ConsensusConsensus RangeActualPrevious
Quarter over Quarter1.0%0.9% to 1.1%0.9%1.2%
Year over Year4.1%4.2%

Highlights

Cooling in the employment cost index will offer an upbeat note at the ongoing FOMC discussions. The ECI slowed to 0.9 percent in the second quarter from 1.2 percent in the first quarter and compared with Econoday's consensus for 1.0 percent. The second quarter's rate, however, is still elevated evident in year-over-year growth of 4.1 percent which is more than double the Fed's general 2.0 percent target.

Incremental cooling in wages & salaries led the improvement, slowing to 0.9 percent on the quarter from 1.1 percent with benefits slowing to 1.0 from 1.1 percent. Respective year-over-year rates are 4.2 from 4.4 percent and 3.8 from 3.7 percent.

The split between private and government sectors shows overall annual costs for the former slowing to 3.9 from 4.1 percent and edging higher to 4.9 from 4.8 percent for the latter. Wages & salaries as well as benefits rose for government, 5.1 from 5.0 percent and 4.8 from 4.5 percent, respectively.

The headline result is cooler than expected but still within Econoday's consensus range, as is the US Relative Performance Index which is close to the zero line at minus 5 and at plus 2 when excluding inflation data like the ECI. In sum, recent US data are meeting forecasts.

Market Consensus Before Announcement

After the first quarter's 1.2 percent increase, forecasters see employment costs easing to 1.0 percent in the second quarter.

Definition

A measure of total employee compensation costs: wages and salaries as well as benefits. The employment cost index (ECI) is the broadest measure of labor costs.

Description

The employment cost index is an easy way to evaluate wage trends and the risk of wage inflation. Wage inflation is high on the Federal Reserve's enemy list. Fed officials are always on the lookout for the prospects of inflationary pressures. Wage pressures tend to percolate when economic activity is booming and the demand for labor is rising rapidly. During economic downturns, wage pressures tend to be subdued because labor demand is down.

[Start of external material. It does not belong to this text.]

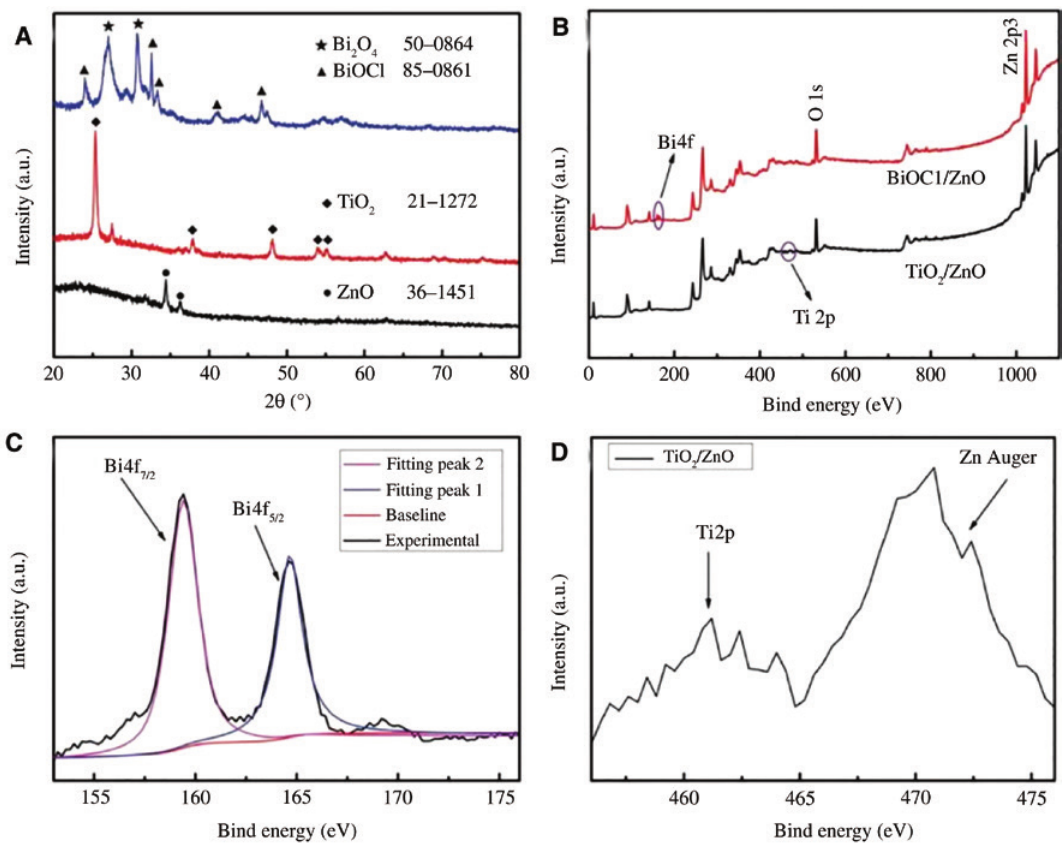
NPs (red line), and 2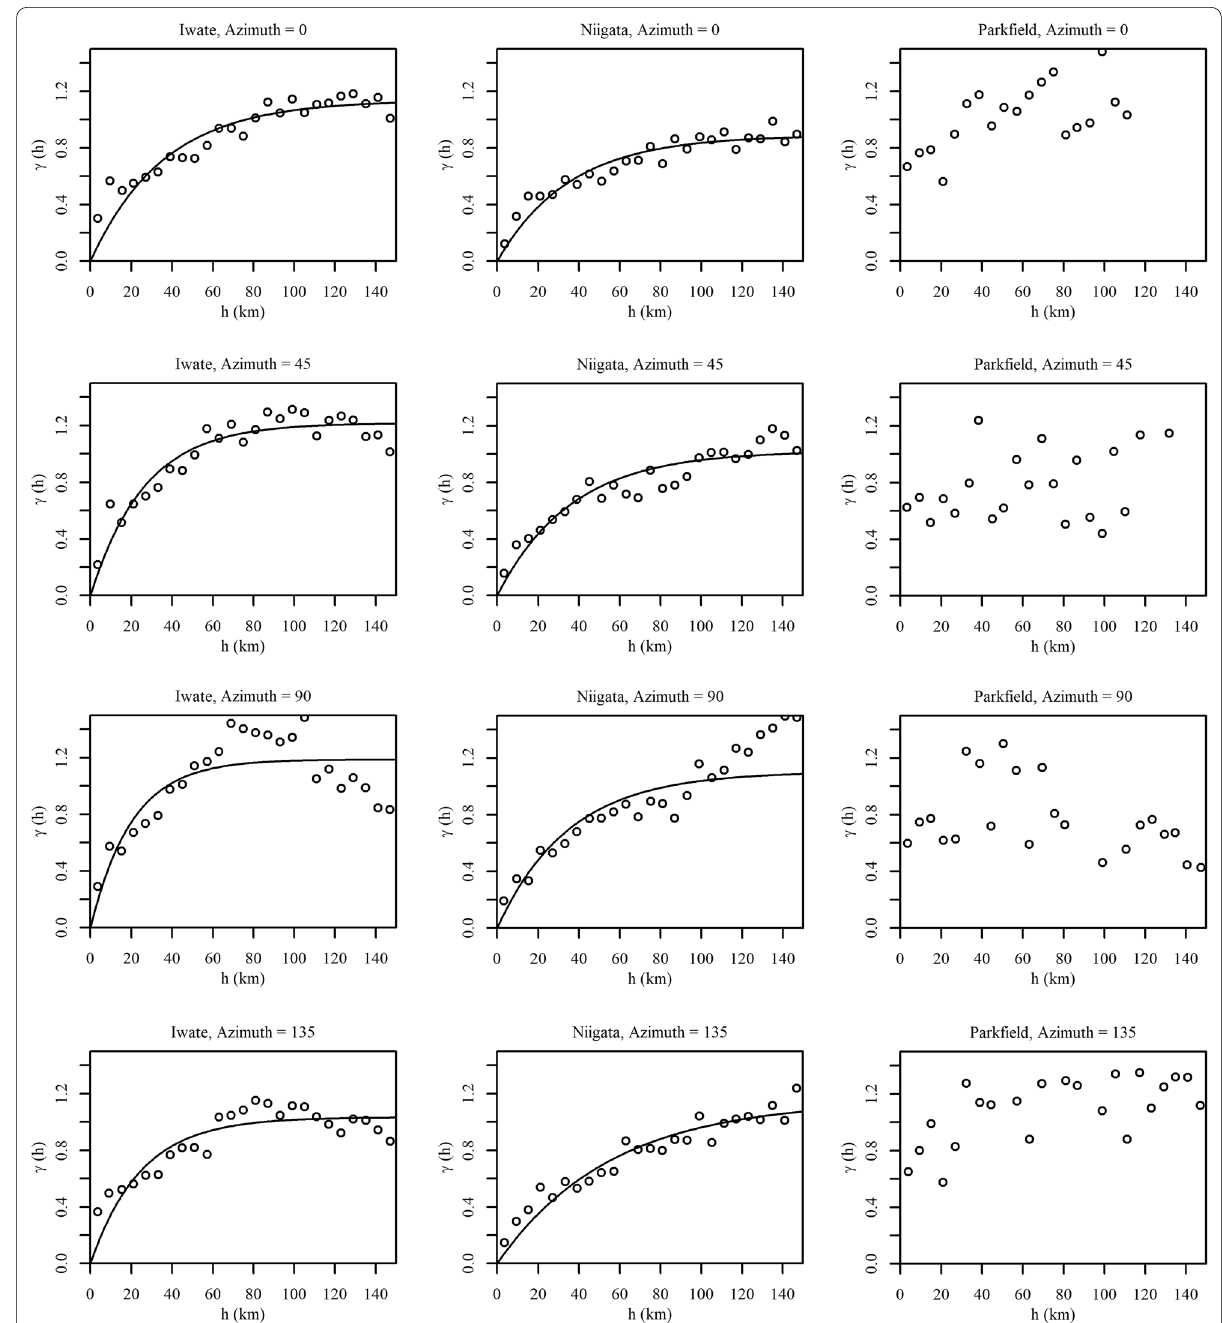
Fig. 4 Experimental and fitted directional semivariogram of residuals of PGV at recording stations of 2008 Iwate, 2004 Niigata and 2004 Parkfield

By tracking labor costs, investors can gain a sense of whether businesses will feel the need to raise prices. If wage inflation threatens, it's a good bet that interest rates will rise, bond and stock prices will fall, and the only investors in a good mood will be the ones who tracked the employment cost index and adjusted their portfolios to anticipate these events.